EXTRAIT DU TEXTE
━━━━━━━━

Toujours sur le volet alimentation, nous avons conforté ou ajouté plusieurs dispositions pour mieux informer le consommateur, mieux le protéger et promouvoir les productions françaises, qu'il s'agisse de la protection des dénominations commerciales associées aux produits d'origine animale, étendue à la promotion (article 11 sexies) ; du vin, avec une obligation d'information sur l'origine dans tous les établissements qui en mettent à la vente (article 11 nonies E) et le maintien d'une déclaration de récolte obligatoire (article 11 nonies F) ; du miel, avec l'indication des pays d'origine dans l'ordre d'importance en cas de mélange (article 11 decies) ; ou encore de l'encadrement renforcé de l'usage du terme « équitable » (article 11 nonies). Nous avons en revanche jugé que l'affichage environnemental des denrées alimentaires (article 11 septies A) ne pouvait être retenu, à la fois parce que le sujet relève du droit européen et parce qu'un tel affichage pourrait s'avérer contre-productif au regard des expérimentations en cours ou à venir et portées par le Gouvernement, ainsi que pour certaines productions, notamment bio.
Dans le même objectif de défense de notre modèle agricole, le Sénat a ajouté, en séance, un article très symbolique mais aussi très attendu pour affirmer un principe d'interdiction de mise à la vente de toute denrée alimentaire ou produit agricole qui ne respecterait pas les normes européennes ou françaises en matière de traitement, de mode de production ou d'exigence d'identification et de traçabilité (article 11 undecies A). Cette obligation est en outre déclinée au sein des objectifs de la politique agricole et alimentaire (article 11 undecies). Nous avons entendu l'intérêt du ministre pour disposer sur ce point d'un appui dans ses négociations avec nos partenaires commerciaux, mais aussi sa réticence à viser la loi française pour éviter tout contentieux ; là aussi, nous serions disposés à ne mentionner que la réglementation européenne pour conserver cet apport qui nous semble essentiel.
Sur le volet sécurité sanitaire, nous avons repris les rédactions proposées par l'Assemblée nationale en amendant à la marge l'une d'entre elles pour prévoir une contre-expertise en cas de détection d'agents pathogènes dans l'environnement de production, et ce afin de mieux nous conformer à la réglementation européenne. Nous avons également adopté un dispositif de sanctions en cas d'échec de la procédure de retrait et de rappel des produits. Ce sont là des avancées qui, je pense, nous rassembleront sans difficulté.
En matière de bien-être animal, le Sénat a voulu préserver le bon équilibre auquel était parvenue l'Assemblée nationale et a adopté conformes la quasi-totalité des articles de cette partie, à l'exception de la disposition sur l'interdiction des bâtiments d'élevage de poules pondeuses (article 13 bis A), de laquelle nous avions voulu exclure les réaménagements de peur que même un réaménagement favorable au bien-être animal ne soit plus possible. Depuis, nous avons pu avoir connaissance du courrier adressé par le ministre à la filière qui lève toute inquiétude en la matière et nous n'aurions donc plus aucune objection à revenir à la rédaction de l'Assemblée.

━━━━━━━━

CONSIGNE 1
Réécrivez sous forme de liste le paragraphe de l'extrait commençant par « Sur le volet sécurité sanitaire », en conservant ses faits principaux.

DOCUMENTS FOURNIS
━━━━━━━━

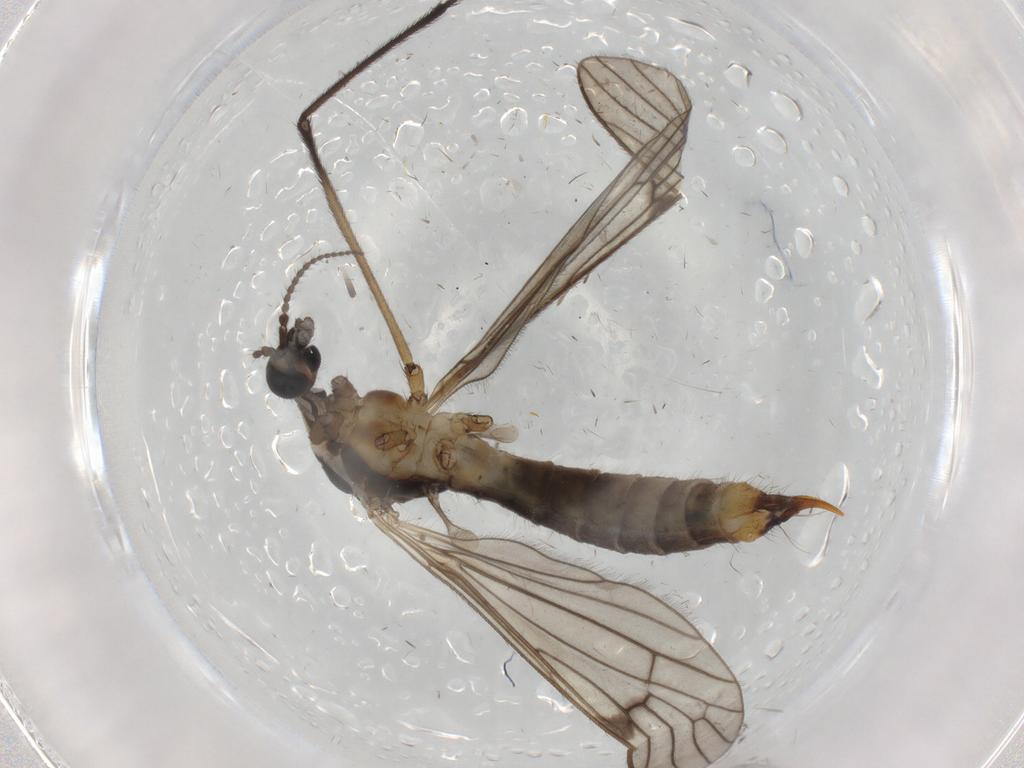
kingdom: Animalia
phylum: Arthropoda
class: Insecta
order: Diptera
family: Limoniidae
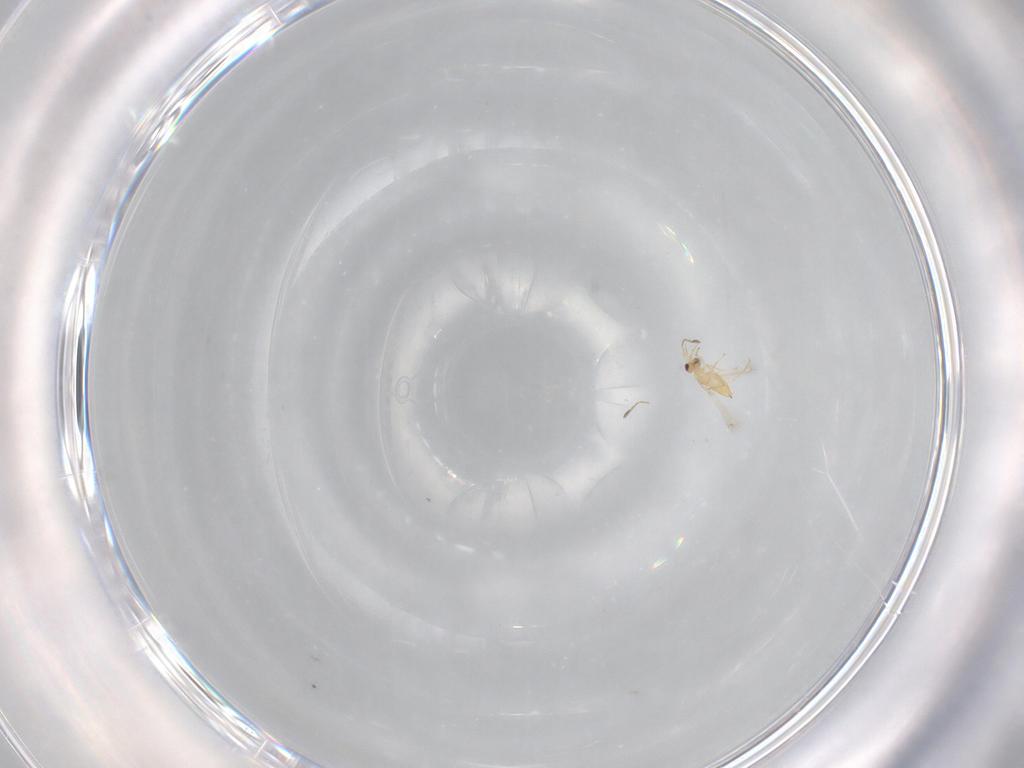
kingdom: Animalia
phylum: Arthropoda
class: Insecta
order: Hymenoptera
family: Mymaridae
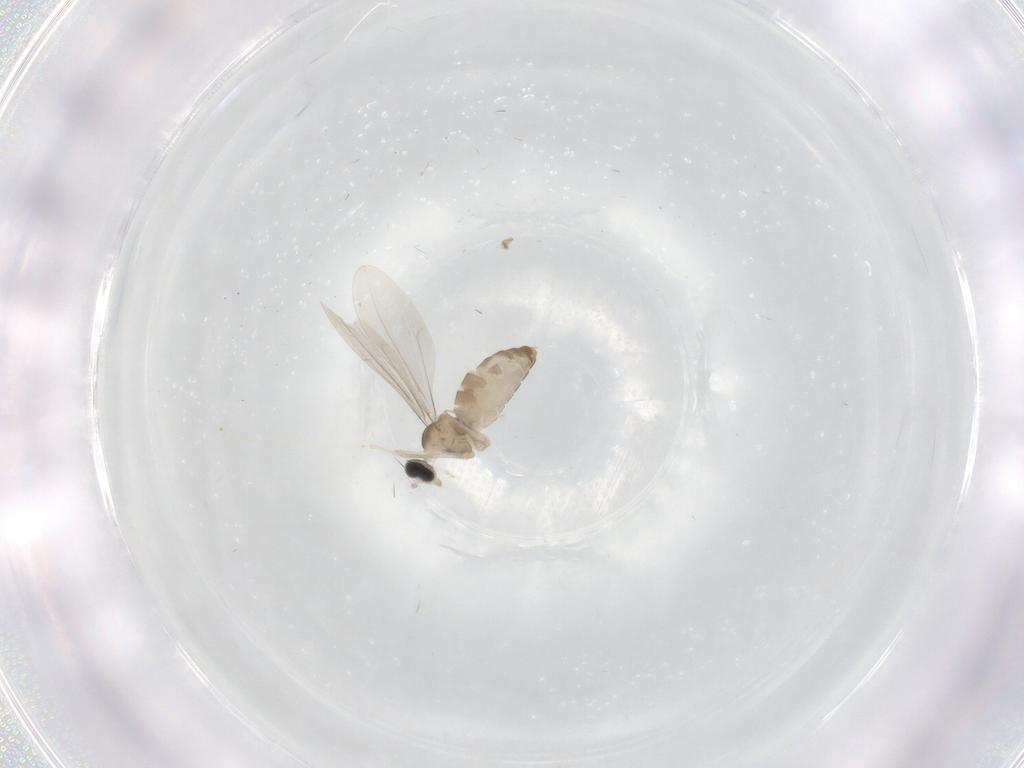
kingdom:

━━━━━━━━

CONSIGNE 2
Mettez en forme de liste numérotée les lignes de toutes les rangées ci-dessus, en omettant les lignes vides et sans reprendre les images.

RÉPONSE 1
- Reprise des rédactions proposées par l'Assemblée nationale.
- Amendement à la marge de l'une d'elles pour prévoir une contre-expertise en cas de détection d'agents pathogènes dans l'environnement de production, afin de mieux se conformer à la réglementation européenne.
- Adoption d'un dispositif de sanctions en cas d'échec de la procédure de retrait et de rappel des produits.
- Des avancées présentées comme capables de rassembler sans difficulté.

RÉPONSE 2
1. kingdom: Animalia
2. phylum: Arthropoda
3. class: Insecta
4. order: Diptera
5. family: Limoniidae
6. kingdom: Animalia
7. phylum: Arthropoda
8. class: Insecta
9. order: Hymenoptera
10. family: Mymaridae
11. kingdom:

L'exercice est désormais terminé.